I was frustrated to no end, truly puzzled. With a sigh, I attempted to calm my nerves. After a few minutes, I was once again a human and free from the plaguing mystery of the presence that haunted a sense that had no name. I quickly slipped my clothes on, and walked back to town. If anything developed, I could work on it later. For now, I needed to free my mind.


That plan backfired as soon as I stepped onto the wood floors in the main room of my house. Both of my parents, fully dressed and human for once, were waiting anxiously on the couch. "Who is it?" They immediately sprang up and pelted me with questions, and it took me a minute to understand.

"It was just a false alarm." I said as calmly as I could, still mildly irritated. I had the uncontrollable urge to check if it was still there. I wondered sarcastically if this was turning into an obsession.

"Really? What do you mean?" Mom asked quickly, hungry for more. I could tell that she was nervous. Beside her, Jared seemed to be much more calm, obviously not understanding all the pain that our curse brought. Given his history, I wasn't surprised.

"Well, It was just there, really weak at first. I was watching it carefully, but it never flared up. It just… vanished. Completely disappeared. Since then, it's been flickering on and off and frustrating me to no end." I sighed and plopped down on the couch. Mom did the same. "So, any news on your side?"

"Well…" She hesitated, and I guessed that this was big.

"What is it, mom?" I demanded.

"Um… you're not going to be too happy about this."

"I don't care! Just tell me, already!" Really, mom could be so infuriating sometimes.

"You remember how we found out Reneesme was pregnant a couple months ago?" I was surprised; this wasn't what I was expecting to hear about. Then again, I hadn't really known what to expect, but this was definitely not it. We almost never talked about the Cullens, except for Jacob, because Mom and Jared felt almost as much disgust towards them as I did. For some reason, however, they thought that Jacob was the best thing, other than each other, that ever happened to them. Well, maybe that's a little bit of an exaggeration, but they still love him for no reason that I can see.
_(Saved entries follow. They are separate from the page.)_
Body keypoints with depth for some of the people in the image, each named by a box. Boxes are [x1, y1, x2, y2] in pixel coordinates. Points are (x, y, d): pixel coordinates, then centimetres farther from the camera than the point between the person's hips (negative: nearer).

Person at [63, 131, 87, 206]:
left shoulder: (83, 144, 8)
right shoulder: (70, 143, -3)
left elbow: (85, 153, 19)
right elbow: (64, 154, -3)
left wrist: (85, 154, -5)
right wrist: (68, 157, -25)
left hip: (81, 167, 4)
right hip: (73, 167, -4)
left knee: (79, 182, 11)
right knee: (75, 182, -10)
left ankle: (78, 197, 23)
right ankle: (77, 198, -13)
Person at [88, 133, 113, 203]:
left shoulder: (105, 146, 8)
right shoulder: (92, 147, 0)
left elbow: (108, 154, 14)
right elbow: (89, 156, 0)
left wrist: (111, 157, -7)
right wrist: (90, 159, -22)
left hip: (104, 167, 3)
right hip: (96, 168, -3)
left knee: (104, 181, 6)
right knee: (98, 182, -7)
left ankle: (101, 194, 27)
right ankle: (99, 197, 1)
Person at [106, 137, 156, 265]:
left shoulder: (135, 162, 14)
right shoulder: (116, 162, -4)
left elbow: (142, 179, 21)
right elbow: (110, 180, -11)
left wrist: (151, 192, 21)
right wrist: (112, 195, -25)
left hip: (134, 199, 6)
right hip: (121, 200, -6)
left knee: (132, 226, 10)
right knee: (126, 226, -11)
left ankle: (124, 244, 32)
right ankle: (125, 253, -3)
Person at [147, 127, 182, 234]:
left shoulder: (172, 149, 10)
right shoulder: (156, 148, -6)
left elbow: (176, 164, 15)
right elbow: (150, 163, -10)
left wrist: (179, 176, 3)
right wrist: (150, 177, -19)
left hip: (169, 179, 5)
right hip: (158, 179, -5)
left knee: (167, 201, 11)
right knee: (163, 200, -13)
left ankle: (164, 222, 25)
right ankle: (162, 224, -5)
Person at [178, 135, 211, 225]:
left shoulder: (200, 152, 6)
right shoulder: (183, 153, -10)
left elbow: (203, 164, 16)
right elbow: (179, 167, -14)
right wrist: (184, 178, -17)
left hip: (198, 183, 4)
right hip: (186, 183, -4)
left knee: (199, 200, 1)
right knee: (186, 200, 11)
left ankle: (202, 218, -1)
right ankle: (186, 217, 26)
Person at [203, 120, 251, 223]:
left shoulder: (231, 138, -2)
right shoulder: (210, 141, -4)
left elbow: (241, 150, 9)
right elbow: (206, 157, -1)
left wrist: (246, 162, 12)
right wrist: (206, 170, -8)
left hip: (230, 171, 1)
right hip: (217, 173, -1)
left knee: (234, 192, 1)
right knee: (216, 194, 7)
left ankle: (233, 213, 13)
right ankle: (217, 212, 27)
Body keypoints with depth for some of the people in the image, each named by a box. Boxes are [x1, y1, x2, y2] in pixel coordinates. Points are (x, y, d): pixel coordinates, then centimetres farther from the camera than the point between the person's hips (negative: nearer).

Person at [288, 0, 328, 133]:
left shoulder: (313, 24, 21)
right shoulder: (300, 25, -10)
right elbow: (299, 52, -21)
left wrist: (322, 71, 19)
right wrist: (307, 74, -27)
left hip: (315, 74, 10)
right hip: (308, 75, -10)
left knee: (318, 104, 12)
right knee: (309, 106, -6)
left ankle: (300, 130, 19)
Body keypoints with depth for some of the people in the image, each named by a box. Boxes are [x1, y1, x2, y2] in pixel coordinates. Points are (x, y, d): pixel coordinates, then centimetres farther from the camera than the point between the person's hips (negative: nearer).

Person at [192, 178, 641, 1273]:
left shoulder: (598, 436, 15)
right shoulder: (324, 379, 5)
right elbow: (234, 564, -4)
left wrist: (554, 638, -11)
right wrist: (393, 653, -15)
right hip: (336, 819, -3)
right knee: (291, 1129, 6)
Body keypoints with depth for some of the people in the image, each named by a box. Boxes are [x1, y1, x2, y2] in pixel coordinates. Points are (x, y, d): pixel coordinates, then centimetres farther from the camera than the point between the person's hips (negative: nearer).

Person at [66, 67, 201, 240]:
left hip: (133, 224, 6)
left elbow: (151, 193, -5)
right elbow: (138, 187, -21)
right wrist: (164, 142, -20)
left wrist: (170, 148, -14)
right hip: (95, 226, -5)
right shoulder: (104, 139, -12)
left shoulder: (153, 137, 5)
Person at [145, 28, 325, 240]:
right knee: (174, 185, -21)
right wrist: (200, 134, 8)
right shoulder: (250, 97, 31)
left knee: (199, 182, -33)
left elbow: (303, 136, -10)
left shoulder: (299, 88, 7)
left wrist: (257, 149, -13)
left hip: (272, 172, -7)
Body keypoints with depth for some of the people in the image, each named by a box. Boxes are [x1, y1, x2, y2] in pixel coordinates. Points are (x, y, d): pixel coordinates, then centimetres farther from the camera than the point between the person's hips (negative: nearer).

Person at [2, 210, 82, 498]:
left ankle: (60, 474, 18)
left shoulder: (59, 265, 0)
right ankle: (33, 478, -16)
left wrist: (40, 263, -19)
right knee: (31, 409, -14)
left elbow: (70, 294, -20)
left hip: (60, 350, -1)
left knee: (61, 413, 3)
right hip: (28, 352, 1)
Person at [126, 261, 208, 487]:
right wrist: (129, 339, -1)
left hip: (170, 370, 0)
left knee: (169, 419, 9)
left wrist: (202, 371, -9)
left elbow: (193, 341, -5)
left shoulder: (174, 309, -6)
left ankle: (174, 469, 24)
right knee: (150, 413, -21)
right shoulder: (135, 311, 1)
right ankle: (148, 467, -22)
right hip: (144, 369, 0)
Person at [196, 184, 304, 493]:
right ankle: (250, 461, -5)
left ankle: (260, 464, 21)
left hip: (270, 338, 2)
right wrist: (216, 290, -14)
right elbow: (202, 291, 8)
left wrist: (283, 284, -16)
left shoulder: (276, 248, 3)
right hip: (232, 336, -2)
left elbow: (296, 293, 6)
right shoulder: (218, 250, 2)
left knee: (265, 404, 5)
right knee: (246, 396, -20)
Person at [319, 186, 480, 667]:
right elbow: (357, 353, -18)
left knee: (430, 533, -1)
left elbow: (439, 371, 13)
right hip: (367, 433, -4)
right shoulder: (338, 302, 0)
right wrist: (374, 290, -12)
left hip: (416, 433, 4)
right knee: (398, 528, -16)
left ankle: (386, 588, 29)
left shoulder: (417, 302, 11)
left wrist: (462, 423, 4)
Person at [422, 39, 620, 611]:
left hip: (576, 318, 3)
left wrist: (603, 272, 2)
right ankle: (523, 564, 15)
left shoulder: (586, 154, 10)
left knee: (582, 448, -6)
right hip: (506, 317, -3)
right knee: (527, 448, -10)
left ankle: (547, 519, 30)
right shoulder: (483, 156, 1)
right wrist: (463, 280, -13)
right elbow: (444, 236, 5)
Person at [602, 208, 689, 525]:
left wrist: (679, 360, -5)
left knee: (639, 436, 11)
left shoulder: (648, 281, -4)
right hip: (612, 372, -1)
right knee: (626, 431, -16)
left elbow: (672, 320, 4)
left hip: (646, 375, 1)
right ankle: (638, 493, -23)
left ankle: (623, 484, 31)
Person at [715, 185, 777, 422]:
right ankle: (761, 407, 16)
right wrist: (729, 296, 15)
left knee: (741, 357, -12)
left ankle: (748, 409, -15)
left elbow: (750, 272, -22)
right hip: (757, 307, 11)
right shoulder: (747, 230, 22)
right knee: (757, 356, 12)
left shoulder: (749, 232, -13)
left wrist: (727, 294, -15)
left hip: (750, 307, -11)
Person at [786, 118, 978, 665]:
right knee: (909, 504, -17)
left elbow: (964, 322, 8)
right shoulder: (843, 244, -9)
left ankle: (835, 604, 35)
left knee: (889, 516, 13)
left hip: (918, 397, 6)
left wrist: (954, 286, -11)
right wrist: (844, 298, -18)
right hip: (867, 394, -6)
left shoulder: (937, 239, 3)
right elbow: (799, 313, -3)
"Um… Yeah, I remember. Where is this going?" I was very wary as I spoke; this only seemed to be going down. I knew that I was most likely going to hear one of two things, but I wasn't really sure which one would be worse.

"Well, she gave birth today. And she wants to see you for some reason. She didn't say why; she didn't even tell Jacob."

I was stunned, but slightly relieved. As much as I despised the Cullens, I definitely did not wish the other possible fate I had been expecting upon anyone. Even a messed-up family of bloodsuckers.

Every other ounce of my being was engrossed in five different emotions at the same time; surprise, anger, anguish, hatred, and curiosity.

How could it happen so fast? Why did it have to happen at all? Why, out of everyone on the planet, do they want to see me? What kind of sick results will this have on me and my brothers? What could they possibly want to see me for?

"Today." Mom added firmly after a few minutes, then stood up to leave with Jared. I didn't know why, and I didn't care. I was barely even conscious enough to realize it, I was so absorbed in my own shock and emotions.

The door slammed shut behind her, and it was enough to rouse me from my own self-pity and make me trudge to the door and pull on my boots.

Might as well get it over with, I thought begrudgingly, I can't deny my duties as an Alpha, despite the fact that I don't want them. I wrinkled up my nose as I opened up the door, anticipating the stench.

And I forced myself to walk through the door and over to my old blue Jeep, knowing that only a few hundred yards away lay the end of my world.